Coordinates

Many commands and functions (lef, rig, mid, dou, mou, win, child, pixel, mov, siz, wait) use coordinates x and y to specify a point in the screen or a window.

 

With mouse commands, pixel and wait, if window is omitted or 0 (constant), coordinates are relative to the top-left corner of the screen or the work area. Otherwise, they are relative to the window or to the client area of the window. Window's client area includes all except border, caption bar, scroll bars and standard menu bar. The work area is the portion of the screen not obscured by the system taskbar or by application desktop toolbars.

 

If coordinates are integer values, they are interpreted as number of pixels. A pixel is the smallest unit that can be displayed on a monitor. It depends on screen resolution.
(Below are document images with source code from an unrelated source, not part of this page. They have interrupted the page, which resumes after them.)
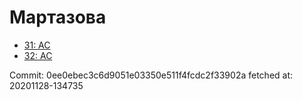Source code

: # Мартазова
- [31: AC](31.md)
- [32: AC](32.md)

Commit: 0ee0ebec3c6d9051e03350e511f4fcdc2f33902a
 fetched at: 20201128-134735

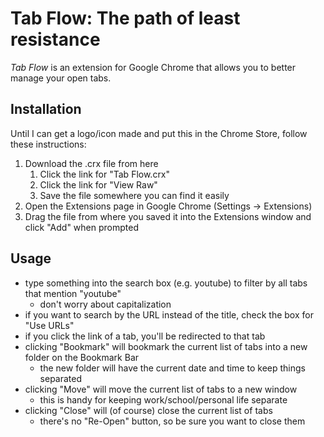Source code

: Tab Flow: The path of least resistance
======================================

*Tab Flow* is an extension for Google Chrome that allows you to better manage your open tabs.

Installation
------------
Until I can get a logo/icon made and put this in the Chrome Store, follow these instructions:

1. Download the .crx file from here
    1. Click the link for "Tab Flow.crx"
	2. Click the link for "View Raw"
	3. Save the file somewhere you can find it easily
2. Open the Extensions page in Google Chrome (Settings -> Extensions)
3. Drag the file from where you saved it into the Extensions window and click "Add" when prompted

Usage
-----
- type something into the search box (e.g. youtube) to filter by all tabs that mention "youtube"
    - don't worry about capitalization
- if you want to search by the URL instead of the title, check the box for "Use URLs"
- if you click the link of a tab, you'll be redirected to that tab
- clicking "Bookmark" will bookmark the current list of tabs into a new folder on the Bookmark Bar
    - the new folder will have the current date and time to keep things separated
- clicking "Move" will move the current list of tabs to a new window
    - this is handy for keeping work/school/personal life separate
- clicking "Close" will (of course) close the current list of tabs
    - there's no "Re-Open" button, so be sure you want to close them

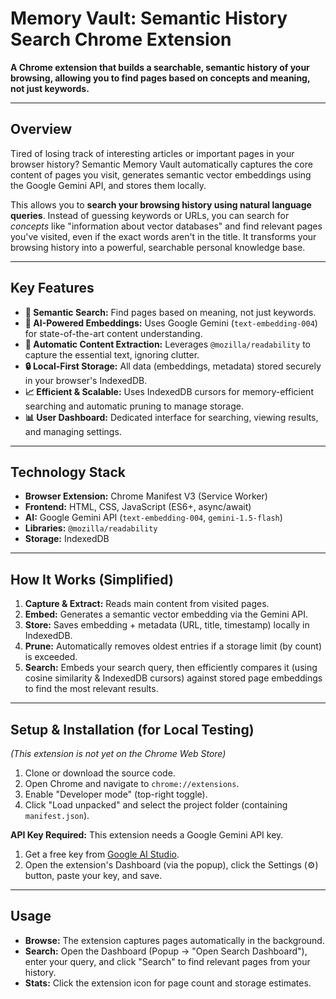 # Memory Vault: Semantic History Search Chrome Extension

**A Chrome extension that builds a searchable, semantic history of your browsing, allowing you to find pages based on concepts and meaning, not just keywords.**

<!-- Optional but Recommended: Insert a compelling screenshot or GIF here -->
<!-- ![Semantic Memory Vault Dashboard Search](link/to/your/screenshot.png) -->

---

## Overview

Tired of losing track of interesting articles or important pages in your browser history? Semantic Memory Vault automatically captures the core content of pages you visit, generates semantic vector embeddings using the Google Gemini API, and stores them locally.

This allows you to **search your browsing history using natural language queries**. Instead of guessing keywords or URLs, you can search for *concepts* like "information about vector databases" and find relevant pages you've visited, even if the exact words aren't in the title. It transforms your browsing history into a powerful, searchable personal knowledge base.

---

## Key Features

*   **🧠 Semantic Search:** Find pages based on meaning, not just keywords.
*   **🤖 AI-Powered Embeddings:** Uses Google Gemini (`text-embedding-004`) for state-of-the-art content understanding.
*   **🧹 Automatic Content Extraction:** Leverages `@mozilla/readability` to capture the essential text, ignoring clutter.
*   **🔒 Local-First Storage:** All data (embeddings, metadata) stored securely in your browser's IndexedDB.
*   **📈 Efficient & Scalable:** Uses IndexedDB cursors for memory-efficient searching and automatic pruning to manage storage.
*   **📊 User Dashboard:** Dedicated interface for searching, viewing results, and managing settings.

---

## Technology Stack

*   **Browser Extension:** Chrome Manifest V3 (Service Worker)
*   **Frontend:** HTML, CSS, JavaScript (ES6+, async/await)
*   **AI:** Google Gemini API (`text-embedding-004`, `gemini-1.5-flash`)
*   **Libraries:** `@mozilla/readability`
*   **Storage:** IndexedDB

---

## How It Works (Simplified)

1.  **Capture & Extract:** Reads main content from visited pages.
2.  **Embed:** Generates a semantic vector embedding via the Gemini API.
3.  **Store:** Saves embedding + metadata (URL, title, timestamp) locally in IndexedDB.
4.  **Prune:** Automatically removes oldest entries if a storage limit (by count) is exceeded.
5.  **Search:** Embeds your search query, then efficiently compares it (using cosine similarity & IndexedDB cursors) against stored page embeddings to find the most relevant results.

---

## Setup & Installation (for Local Testing)

*(This extension is not yet on the Chrome Web Store)*

1.  Clone or download the source code.
2.  Open Chrome and navigate to `chrome://extensions`.
3.  Enable "Developer mode" (top-right toggle).
4.  Click "Load unpacked" and select the project folder (containing `manifest.json`).

**API Key Required:** This extension needs a Google Gemini API key.
1.  Get a free key from [Google AI Studio](https://aistudio.google.com/app/apikey).
2.  Open the extension's Dashboard (via the popup), click the Settings (⚙️) button, paste your key, and save.

---

## Usage

*   **Browse:** The extension captures pages automatically in the background.
*   **Search:** Open the Dashboard (Popup -> "Open Search Dashboard"), enter your query, and click "Search" to find relevant pages from your history.
*   **Stats:** Click the extension icon for page count and storage estimates.
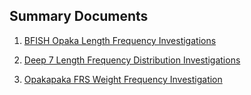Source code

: 
## Summary Documents  

  1. [BFISH Opaka Length Frequency Investigations](https://moshima-pifsc.github.io/FRMD-SAP-MOshima-SS3_Opakapaka_Assessment/BFISH_Length_Comp.html)
  
  2. [Deep 7 Length Frequency Distribution Investigations](https://moshima-pifsc.github.io/FRMD-SAP-MOshima-SS3_Opakapaka_Assessment/Deep_6_Length_Comps.html)  
  
  3. [Opakapaka FRS Weight Frequency Investigation](https://moshima-pifsc.github.io/FRMD-SAP-MOshima-SS3_Opakapaka_Assessment/R_scripts/FRS_Opaka_Investigation.html)
  
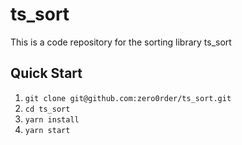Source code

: # ts_sort

This is a code repository for the sorting library ts_sort

## Quick Start

1. `git clone git@github.com:zero0rder/ts_sort.git`
2. `cd ts_sort`
3. `yarn install`
4. `yarn start`
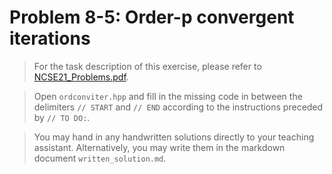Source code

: # Problem 8-5: Order-p convergent iterations

> For the task description of this exercise, please refer to [NCSE21_Problems.pdf](
https://www.sam.math.ethz.ch/~grsam/NCSE21/HOMEWORK/NCSE21_Problems.pdf). 

> Open `ordconviter.hpp` and fill in the missing code in between the delimiters `// START` and `// END` according to the instructions preceded by `// TO DO:`.

> You may hand in any handwritten solutions directly to your teaching assistant. Alternatively, you may write them in the markdown document `written_solution.md`.
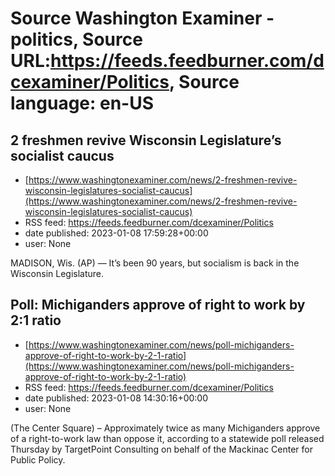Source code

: # Source Washington Examiner - politics, Source URL:https://feeds.feedburner.com/dcexaminer/Politics, Source language: en-US

## 2 freshmen revive Wisconsin Legislature’s socialist caucus
 - [https://www.washingtonexaminer.com/news/2-freshmen-revive-wisconsin-legislatures-socialist-caucus](https://www.washingtonexaminer.com/news/2-freshmen-revive-wisconsin-legislatures-socialist-caucus)
 - RSS feed: https://feeds.feedburner.com/dcexaminer/Politics
 - date published: 2023-01-08 17:59:28+00:00
 - user: None

MADISON, Wis. (AP) — It’s been 90 years, but socialism is back in the Wisconsin Legislature.

## Poll: Michiganders approve of right to work by 2:1 ratio
 - [https://www.washingtonexaminer.com/news/poll-michiganders-approve-of-right-to-work-by-2-1-ratio](https://www.washingtonexaminer.com/news/poll-michiganders-approve-of-right-to-work-by-2-1-ratio)
 - RSS feed: https://feeds.feedburner.com/dcexaminer/Politics
 - date published: 2023-01-08 14:30:16+00:00
 - user: None

(The Center Square) – Approximately twice as many Michiganders approve of a right-to-work law than oppose it, according to a statewide poll released Thursday by TargetPoint Consulting on behalf of the Mackinac Center for Public Policy.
For example, resolution of 1024x768 means 1024 pixels in horizontal and 768 pixels in vertical. When you move the mouse, in the QM status bar you can see mouse pointer coordinates in pixels. The status bar shows mouse coordinates relative to the screen and relative to the window. If Options\Record\Client is checked, the status bar shows client coordinates.

 

If coordinates have type of double (usually from 0.0 to 0.999) then they are interpreted as fraction of the screen, window, client area or child window. For example, mou 0.5 0.5 child("OK" "Button" "Message") moves the mouse to the middle of OK button. If Options\Record\Fraction is checked, the status bar shows fractional coordinates. Double coordinates cannot be used with user-defined and dll functions.

 

Usually screen coordinates must be relative to the primary monitor. If you want to use coordinates relative to some other monitor, use function XyMonitorToNormal to convert them.